Stadtnachricht

Stadtmuseum übernimmt Oberle-Werke


Sonja Schnaberich-Lang, Dr. Andrea Bergler und Konrad Oberle mit einem Selbstporträt von Werner Oberle aus seiner Zeit als Studierender.

Werner Oberle war freischaffender Künstler von überregionaler Bedeutung und ist vielen Schorndorfern ein Begriff. Viele kannten ihn oder kennen seine Werke, haben vielleicht sogar selbst eines oder können sich an die große Doppelausstellung im Jahr 2012 anlässlich seines 100. Geburtstages erinnern. Damals waren in der Galerie für Kunst (heute Q Galerie) seine bekannten Männerbilder zu sehen und das Stadtmuseum zeigte parallel Grafiken und Radierungen. „Unsere Ausstellung war unheimlich interessant“, berichtet Museumsleiterin Dr. Andrea Bergler. „Man konnte erkennen, wie verknüpft die Lebensgeschichte von Werner Oberle mit seinen Grafiken ist.“

Nun, knapp zehn Jahre nach diesen Ausstellungen, übergeben die drei Söhne und zwei Töchter eine umfangreiche Schenkung mit Kunstwerken aus dem Nachlass ihres Vaters an das Stadtmuseum. Enthalten sind circa 2.000 Arbeiten wie Druckgrafiken, Zeichnungen, Aquarelle, Skizzen sowie Entwürfe für Glasfenster. Hinzu kommt Schriftgut wie persönliche Korrespondenzen mit anderen Künstlern, Materialien zu Ausstellungen, Kataloge, Werklisten, Manuskripte und Fotos.

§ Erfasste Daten
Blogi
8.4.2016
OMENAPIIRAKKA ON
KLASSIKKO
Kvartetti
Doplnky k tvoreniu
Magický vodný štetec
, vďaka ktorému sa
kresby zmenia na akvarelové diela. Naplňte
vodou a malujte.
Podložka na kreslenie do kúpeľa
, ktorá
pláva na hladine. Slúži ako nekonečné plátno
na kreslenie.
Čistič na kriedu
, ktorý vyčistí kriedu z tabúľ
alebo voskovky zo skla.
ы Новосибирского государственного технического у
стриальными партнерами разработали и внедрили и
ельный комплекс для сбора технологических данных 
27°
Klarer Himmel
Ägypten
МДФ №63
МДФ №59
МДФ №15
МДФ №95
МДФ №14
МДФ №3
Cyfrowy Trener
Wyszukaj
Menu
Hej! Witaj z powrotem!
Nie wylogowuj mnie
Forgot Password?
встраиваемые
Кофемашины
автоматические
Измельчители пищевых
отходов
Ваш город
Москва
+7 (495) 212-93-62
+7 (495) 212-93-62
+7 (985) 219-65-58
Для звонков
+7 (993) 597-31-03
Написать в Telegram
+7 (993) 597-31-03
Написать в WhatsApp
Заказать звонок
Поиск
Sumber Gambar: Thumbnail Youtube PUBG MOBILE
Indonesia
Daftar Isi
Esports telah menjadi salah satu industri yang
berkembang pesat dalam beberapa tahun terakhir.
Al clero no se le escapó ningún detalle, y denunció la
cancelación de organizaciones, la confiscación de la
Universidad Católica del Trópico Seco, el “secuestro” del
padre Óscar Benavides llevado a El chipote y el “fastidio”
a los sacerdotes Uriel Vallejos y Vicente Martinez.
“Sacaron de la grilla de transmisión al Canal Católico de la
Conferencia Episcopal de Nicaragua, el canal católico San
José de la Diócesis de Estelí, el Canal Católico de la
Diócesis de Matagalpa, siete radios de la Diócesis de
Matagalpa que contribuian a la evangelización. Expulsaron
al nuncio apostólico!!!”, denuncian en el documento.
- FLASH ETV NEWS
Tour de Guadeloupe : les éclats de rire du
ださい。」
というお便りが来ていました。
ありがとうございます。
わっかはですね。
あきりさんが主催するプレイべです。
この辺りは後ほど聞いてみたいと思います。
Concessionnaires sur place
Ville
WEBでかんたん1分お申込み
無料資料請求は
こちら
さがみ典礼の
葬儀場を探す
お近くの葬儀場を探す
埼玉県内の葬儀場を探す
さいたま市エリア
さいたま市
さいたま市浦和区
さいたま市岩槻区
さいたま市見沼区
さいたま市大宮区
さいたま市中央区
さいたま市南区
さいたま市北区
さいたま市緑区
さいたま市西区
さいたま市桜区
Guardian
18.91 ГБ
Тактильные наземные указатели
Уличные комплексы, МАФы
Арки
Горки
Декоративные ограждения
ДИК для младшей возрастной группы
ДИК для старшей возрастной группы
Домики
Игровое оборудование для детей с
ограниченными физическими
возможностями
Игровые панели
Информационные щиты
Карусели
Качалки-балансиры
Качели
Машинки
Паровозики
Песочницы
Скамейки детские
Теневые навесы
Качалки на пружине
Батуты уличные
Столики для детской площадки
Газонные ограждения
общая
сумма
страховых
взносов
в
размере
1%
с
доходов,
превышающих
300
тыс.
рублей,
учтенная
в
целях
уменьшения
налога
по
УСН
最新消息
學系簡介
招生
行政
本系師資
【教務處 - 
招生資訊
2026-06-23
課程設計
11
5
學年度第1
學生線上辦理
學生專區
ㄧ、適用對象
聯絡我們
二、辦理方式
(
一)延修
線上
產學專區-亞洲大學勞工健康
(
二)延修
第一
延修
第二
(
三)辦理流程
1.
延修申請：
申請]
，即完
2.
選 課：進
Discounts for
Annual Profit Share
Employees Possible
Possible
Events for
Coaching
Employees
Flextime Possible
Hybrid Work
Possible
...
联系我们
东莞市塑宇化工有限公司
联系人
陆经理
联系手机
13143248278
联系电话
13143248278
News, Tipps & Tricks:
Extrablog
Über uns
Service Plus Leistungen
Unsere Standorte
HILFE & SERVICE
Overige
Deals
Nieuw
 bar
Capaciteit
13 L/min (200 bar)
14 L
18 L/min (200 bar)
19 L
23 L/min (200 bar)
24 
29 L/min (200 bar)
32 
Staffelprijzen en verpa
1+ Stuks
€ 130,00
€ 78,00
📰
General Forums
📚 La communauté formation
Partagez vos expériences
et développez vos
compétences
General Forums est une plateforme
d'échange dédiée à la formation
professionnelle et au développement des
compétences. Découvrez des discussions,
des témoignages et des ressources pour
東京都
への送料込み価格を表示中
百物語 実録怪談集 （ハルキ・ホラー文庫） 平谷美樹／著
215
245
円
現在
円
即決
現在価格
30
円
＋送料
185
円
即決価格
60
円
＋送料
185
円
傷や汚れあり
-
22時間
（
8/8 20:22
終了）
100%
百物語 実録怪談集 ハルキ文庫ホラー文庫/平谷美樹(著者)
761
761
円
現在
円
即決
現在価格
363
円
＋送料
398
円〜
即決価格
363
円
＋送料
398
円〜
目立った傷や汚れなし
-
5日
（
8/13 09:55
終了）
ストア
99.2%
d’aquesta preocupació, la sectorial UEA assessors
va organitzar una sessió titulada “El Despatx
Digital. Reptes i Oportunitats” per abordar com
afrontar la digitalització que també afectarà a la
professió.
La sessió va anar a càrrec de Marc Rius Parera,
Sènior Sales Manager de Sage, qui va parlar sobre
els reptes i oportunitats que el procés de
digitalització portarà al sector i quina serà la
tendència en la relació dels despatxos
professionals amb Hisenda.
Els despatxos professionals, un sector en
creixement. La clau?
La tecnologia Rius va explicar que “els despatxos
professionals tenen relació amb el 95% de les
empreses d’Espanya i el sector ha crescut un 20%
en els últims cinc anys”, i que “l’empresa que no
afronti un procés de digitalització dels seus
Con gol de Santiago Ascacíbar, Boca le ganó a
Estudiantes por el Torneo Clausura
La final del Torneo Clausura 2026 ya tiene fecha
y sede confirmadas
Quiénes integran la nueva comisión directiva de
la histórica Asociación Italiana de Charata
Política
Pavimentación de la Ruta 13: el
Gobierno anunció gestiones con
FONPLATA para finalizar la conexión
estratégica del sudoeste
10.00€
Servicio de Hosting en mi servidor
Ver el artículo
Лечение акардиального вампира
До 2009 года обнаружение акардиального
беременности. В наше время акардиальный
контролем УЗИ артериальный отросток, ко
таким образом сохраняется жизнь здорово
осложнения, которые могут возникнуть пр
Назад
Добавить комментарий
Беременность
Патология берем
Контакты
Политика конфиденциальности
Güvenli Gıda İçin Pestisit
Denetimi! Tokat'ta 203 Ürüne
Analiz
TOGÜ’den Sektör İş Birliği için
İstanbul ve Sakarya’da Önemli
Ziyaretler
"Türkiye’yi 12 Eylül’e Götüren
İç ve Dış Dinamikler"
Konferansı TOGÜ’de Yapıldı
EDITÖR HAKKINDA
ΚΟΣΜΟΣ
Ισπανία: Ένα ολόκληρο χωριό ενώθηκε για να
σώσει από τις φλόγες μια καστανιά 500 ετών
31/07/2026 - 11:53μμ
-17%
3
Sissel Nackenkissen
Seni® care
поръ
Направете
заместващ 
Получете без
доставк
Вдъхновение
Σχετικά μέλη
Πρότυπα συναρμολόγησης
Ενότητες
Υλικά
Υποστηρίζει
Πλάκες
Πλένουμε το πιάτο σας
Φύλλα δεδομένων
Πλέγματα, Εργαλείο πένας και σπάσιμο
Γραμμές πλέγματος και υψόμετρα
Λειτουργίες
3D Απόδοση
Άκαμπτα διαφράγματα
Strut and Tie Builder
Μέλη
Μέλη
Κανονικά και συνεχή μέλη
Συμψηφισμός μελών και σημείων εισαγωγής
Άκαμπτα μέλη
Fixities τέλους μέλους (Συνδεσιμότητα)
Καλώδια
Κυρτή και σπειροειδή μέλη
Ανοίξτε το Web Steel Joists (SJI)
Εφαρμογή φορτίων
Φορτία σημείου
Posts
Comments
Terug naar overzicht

§ Ziel der Übung
Setze den Bericht über die Schenkung der Oberle-Werke an das Stadtmuseum im Anschluss an seinen letzten Satz fort.

§ Erwartete Antwort
Wertvolle Vorarbeit

„Wir freuen uns sehr, dass das Stadtmuseum einen Teil des Nachlasses von unserem Vater übernimmt und verwahrt,“ sagt Sohn Konrad Oberle bei der Vetragsunterzeichnung. „Der Nachlass unserer Eltern ist ein großes Geschenk, aber auch eine Belastung.“

Gemeinsam mit seinen Brüdern leistete Konrad Oberle sehr wertvolle Vorarbeit. „In den vergangenen 2,5 Jahren haben wir die Arbeiten unseres Vaters thematisch und chronologisch in Mappen geordnet und Listen mit Titel, Technik, Maßen und Fotografien erfasst,“ erklärt er. „Das erleichtert uns die Archivierung der Sammlung ungemein“, freut sich Andrea Bergler darüber. Immerhin handelt es sich um 46 Mappen mit Kunstwerken und sechs Kisten mit Schriftverkehr.

Außergewöhnliches Können

„Die Bandbreite seines Wirkens erkennt man in seinen Werken“ sagt Museumsleiterin Dr. Andrea Bergler.

Konrad Oberle mit einigen Werken seines Vaters Werner Oberle.Werner Oberles Können bestand unter anderem darin spontan einen ersten Eindruck auf Papier bringen zu können. „Häufig bestehen seine Werke nur aus wenigen Strichen und dennoch ist das Motiv gut erkennbar,“ bewundert Bergler.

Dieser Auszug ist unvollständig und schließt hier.